Decline of Influence

Some may have questioned Mayer's methods, but not many dared complain too loudly while he was still at the top of the heap. Mayer reigned as the most powerful man in Hollywood throughout the 1930s and early 1940s. At that point, his influence began to wane. Inexorably, MGM began to lose its edge in the studio wars. Mayer's top lieutenant, Irving Thalberg, died in 1936, leaving MGM bereft of visionary leadership. Public taste began to turn against the wholesome escapist that Mayer favored. With few hits to back up Mayer's bluster, patience started running thin with the studio chief's despotic style.

*Task instructions*
**1)** Using the passage on Mayer's decline, explain in one to three sentences why patience with the studio chief started running thin.
**2)** Translate this sentence from the passage on Mayer's decline into Spanish: "Mayer reigned as the most powerful man in Hollywood throughout the 1930s and early 1940s."
**3)** Please write out the part of the passage on Mayer's decline starting at "Decline of Influence" and ending at "chief's despotic style.".
The data after this point is separate from the passage on Mayer's decline.

*Provided material*

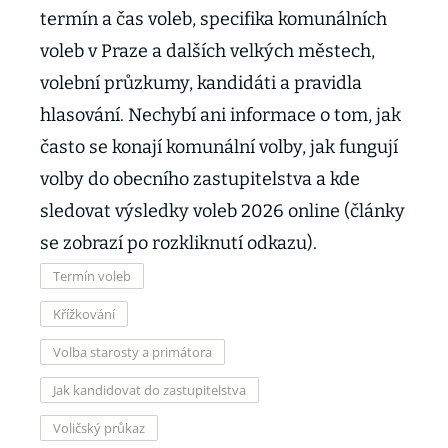
termín a čas voleb, specifika komunálních
voleb v Praze a dalších velkých městech,
volební průzkumy, kandidáti a pravidla
hlasování. Nechybí ani informace o tom, jak
často se konají komunální volby, jak fungují
volby do obecního zastupitelstva a kde
sledovat výsledky voleb 2026 online (články
se zobrazí po rozkliknutí odkazu).
Termín voleb
Křížkování
Volba starosty a primátora
Jak kandidovat do zastupitelstva
Voličský průkaz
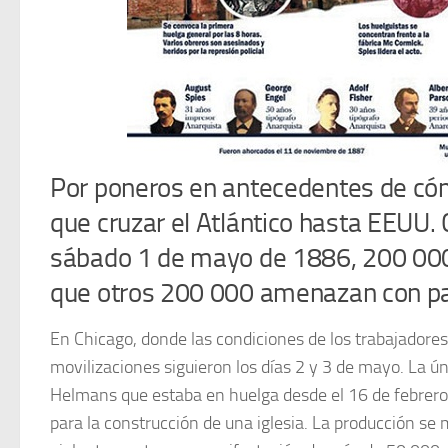
Por poneros en antecedentes de có
que cruzar el Atlántico hasta EEUU. C
sábado 1 de mayo de 1886, 200 000 
que otros 200 000 amenazan con pa
En Chicago, donde las condiciones de los trabajadores
movilizaciones siguieron los días 2 y 3 de mayo. La ún
Helmans que estaba en huelga desde el 16 de febrero 
para la construcción de una iglesia. La producción se m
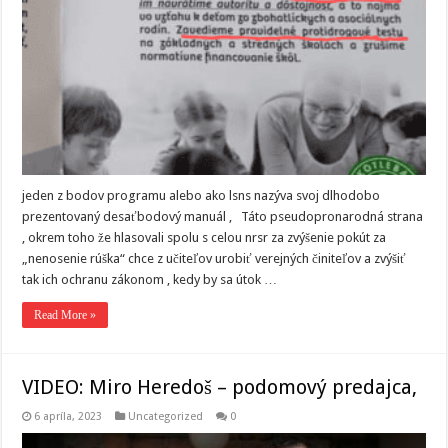
jeden z bodov programu alebo ako lsns nazýva svoj dlhodobo
prezentovaný desaťbodový manuál , Táto pseudopronarodná strana
, okrem toho že hlasovali spolu s celou nrsr za zvýšenie pokút za
„nenosenie rúška“ chce z učiteľov urobiť verejných činiteľov a zvýšiť
tak ich ochranu zákonom , kedy by sa útok …
Read More »
VIDEO: Miro Heredoš – podomový predajca,
6 apríla, 2023
Uncategorized
0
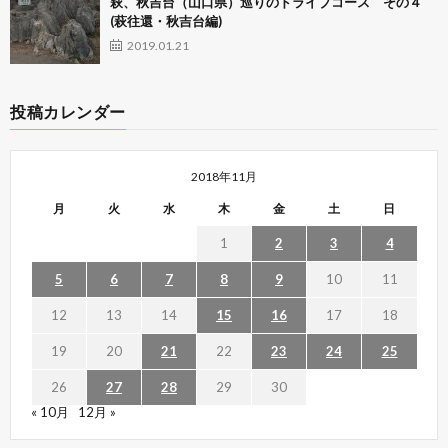
萩、秋吉台（山口県）巡りのドライブコース その４
(萩往還・秋吉台編)
2019.01.21
投稿カレンダー
2018年11月
月
火
水
木
金
土
日
1
2
3
4
5
6
7
8
9
10
11
12
13
14
15
16
17
18
19
20
21
22
23
24
25
26
27
28
29
30
« 10月
12月 »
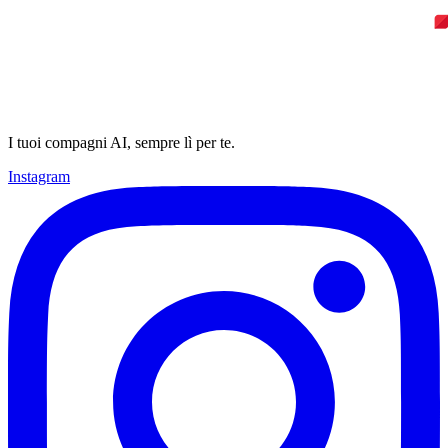
I tuoi compagni AI, sempre lì per te.
Instagram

*Task solutions*
**1)** Patience ran thin because Mayer had few hits to back up his bluster. Without those successes, people grew tired of his despotic style.

**2)** Mayer reinó como el hombre más poderoso de Hollywood durante toda la década de 1930 y principios de la de 1940.

**3)**
Decline of Influence

Some may have questioned Mayer's methods, but not many dared complain too loudly while he was still at the top of the heap. Mayer reigned as the most powerful man in Hollywood throughout the 1930s and early 1940s. At that point, his influence began to wane. Inexorably, MGM began to lose its edge in the studio wars. Mayer's top lieutenant, Irving Thalberg, died in 1936, leaving MGM bereft of visionary leadership. Public taste began to turn against the wholesome escapist that Mayer favored. With few hits to back up Mayer's bluster, patience started running thin with the studio chief's despotic style.